In many cases, the UK standards already exceed the EU directive’s minimums
As part of the report, the government commissioned Deloitte to estimate the costs of poor mental health. The annual cost to employers alone was estimated at between £33 and £42 billion. About half of this was estimated as being due to presenteeism, and resulting reduced productivity combined with increased stress, sick leave and staff turnover. Presenteeism was defined as “as showing up to work when one is ill, resulting in a loss of productivity and sometimes making an individual’s condition worse.” The phenomenon of presenteeism was found to be increasing. The cost of poor mental health to the economy as a whole was estimated as between £74 billion and £99 billion annually.
The EU directive 2019/1158 on work-life balance for parents and carers means that EU member states have until 2 August 2022 to implement the directive into national legislation. Whilst it seems that the UK will now implement Brexit, it is notable that most of the directive’s provisions already exist in UK law. In many cases, the UK standards already exceed the directive’s minimums. For example, the directive sets out an EU-wide minimum standard of at least 10 days of paternity leave, to be paid at the same level as sick pay. However, fathers in the UK already get two-weeks’ paid paternity leave. Indeed, there has been a discussion about introducing up to 12 weeks’ paternity leave for new fathers – with the first four weeks of this being paid at 90% of the normal salary.

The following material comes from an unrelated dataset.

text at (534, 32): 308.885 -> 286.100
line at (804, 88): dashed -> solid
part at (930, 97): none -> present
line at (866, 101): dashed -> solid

On the other hand, the directive requires EU member states to give employees a right to five days carer’s leave each year. The UK does not mandate specific carer’s leave, although it does offer a right to request flexible working, as well as emergency time off for dependants leave and parental leave.
Here to stay
Overall, it is clear that the trend towards flexible working and reduced hours is here to stay. Ultimately, the demand for flexible working is coming from employees themselves, who increasingly prioritise wellbeing and quality of life.
Employers who embrace the trend towards flexible working and reduced hours will be able to attract and retain the best talent – often at a more completive salary. UK employers already have a legal duty to consider requests for flexible working. They also have a legal responsibility to protect the health, safety and welfare of their employees. Even as technologies such as AI and automation reduce the demand for workers in some areas, technology is also making it easier than ever to work from home.
Reduced hours and increased home working are an obvious solution, which can improve employees’ wellbeing while improving productivity and reducing the burden on the healthcare system. It can also reduce traffic congestion and consequently carbon emissions. It is clearly good government policy to incentivise employers to make meaningful moves in this direction.